La retardataire alla s'assoir près d'Harry sans plus de cérémonie, ignorant délibérément le regard courroucé de l'enseignante. Celui-ci l'a regardait avec une certaine inquiétude. La jeune fille n'avait quasiment pas mangé à midi et semblait plus pâle que d'habitude. Son ami remarqua également des traces foncées suspectes sur ses poignets. Il n'osa pas la questionner mais se promit de garder un œil sur elle, juste au cas où.

Soledad se demandait pourquoi sa sœur n'était pas encore revenue. Lui en voulait-elle pour son comportement ? Le fait est qu'elles auraient toutes deux des excuses respectives à se présenter. Bien sûr, Soledad ne pouvait s'empêcher de culpabiliser un peu d'avoir abandonné volontairement Marie mais elle estimait également que sa sœur n'avait pas été vraiment exemplaire sur sa manière de lui parler. De toute façon, s'il y avait bien un sujet privilégié pour les discordes, il s'agissait bel et bien de celui de leur ainée Aliana. Soledad se sentait toujours seule et incomprise elle en avait assez de devoir toujours défendre la place légitime dAliana dans son cœur devant leur entourage. Qu'est-ce qu'il était difficile à comprendre dans le concept « c'est ma grande sœur et je l'aime quoiqu'elle fasse, quoiqu'elle dise » ? Bien qu'elle n'était pas prête à l'admettre publiquement, Soledad n'était absolument pas disposée à faire du mal à sa plus grande sœur même si elle craignait de devoir un jour en arriver là. À cette pensée, la jeune fille fut prise d'une violente nausée et se précipita hors de la classe, la main sur la bouche, sans que quiconque n'ait eu le temps de réagir. Elle se rua dans les toilettes les plus proches et se pencha par-dessus la cuvette. Rien ne se produisit mais son malaise ne s'était pas dissipé pour autant. C'est pourquoi elle décida de se forcer à rejeter le maigre repas du midi, ce qu'il parvint à faire sans trop de difficulté, l'habitude aidant...

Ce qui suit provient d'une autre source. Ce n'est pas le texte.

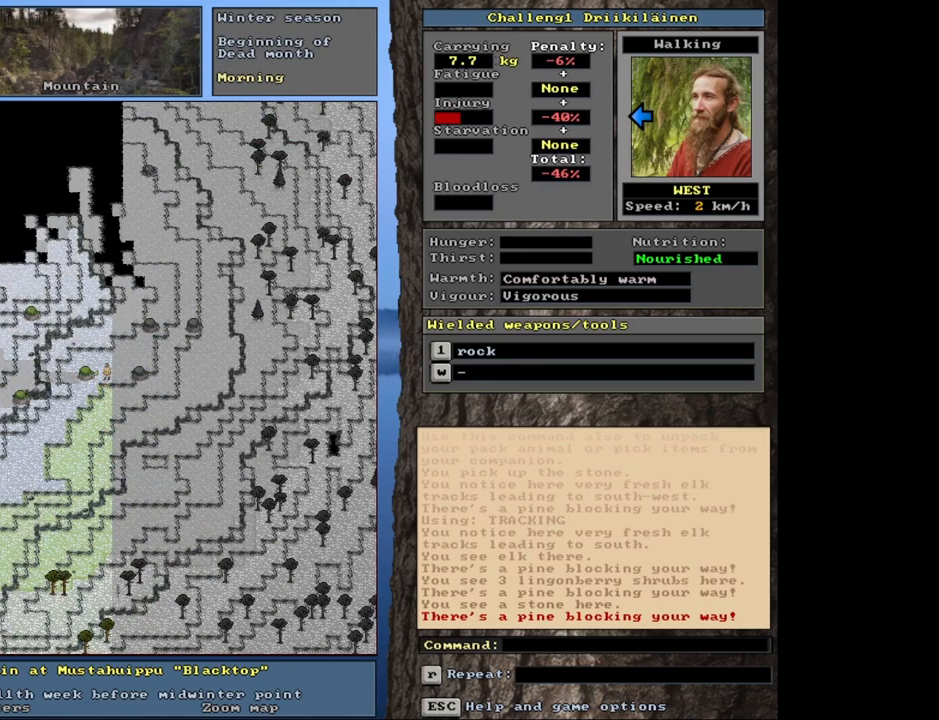
{"keys": [], "mouse": [], "events": [[83, "ctrl", "up"]]}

Soledad se redressa et se planta devant le miroir pour y découvrir un visage décomposé : son teint était livide, ses yeux ternes entourés de cernes foncées et son front était moite. En résumé, elle faisait peine à voir.

- Magnifique, pensa-t-elle. J'imagine que si je camoufle les dégâts avec du maquillage, je vais encore plus me faire remarquer... c'était encore une super idée de redevenir des gamines de dix ans ! soupira-t-elle.

C'est alors qu'elle remarqua les traces de sang séché sur ses poignets et avant-bras.

- De mieux en mieux ! lâcha-t-elle à voix haute en nettoyant sa peau blanche.

- Comment allez-vous Miss Lopès ? l'interrompit le Professeur McGonagall qui s'était inquiétée du départ précipité de son élève.

Soledad, qui ne l'avait pas entendu venir, sursauta et se retourna vers elle furibonde :

- Vous pourriez prévenir de votre présence ! Qu'est-ce que vous faites là ? N'avez-vous pas un cours à donner ? l'agressa-t-elle sur la défensive.

La Directrice des Gryffondor allait répondre mais, constatant l'état de santé de son élève, décrété calmement.

- Je vais allez chercher Madame Pomfresh, restez ici !

- Pas la peine ! Je m'en vais !

- Mais où diable allez-vous donc encore ? s'indigna Minerva McGonagall, lassée des humeurs de l'étrange jeune fille.

- Là où personne ne viendra de chercher des noises ! répliqua Soledad en s'éloignant à grands pas.

Sidérée par l'insolence de la collégienne, elle ne trouva rien à répondre, peu désireuse de faire perdre une nouvelle fois des points à sa propre Maison.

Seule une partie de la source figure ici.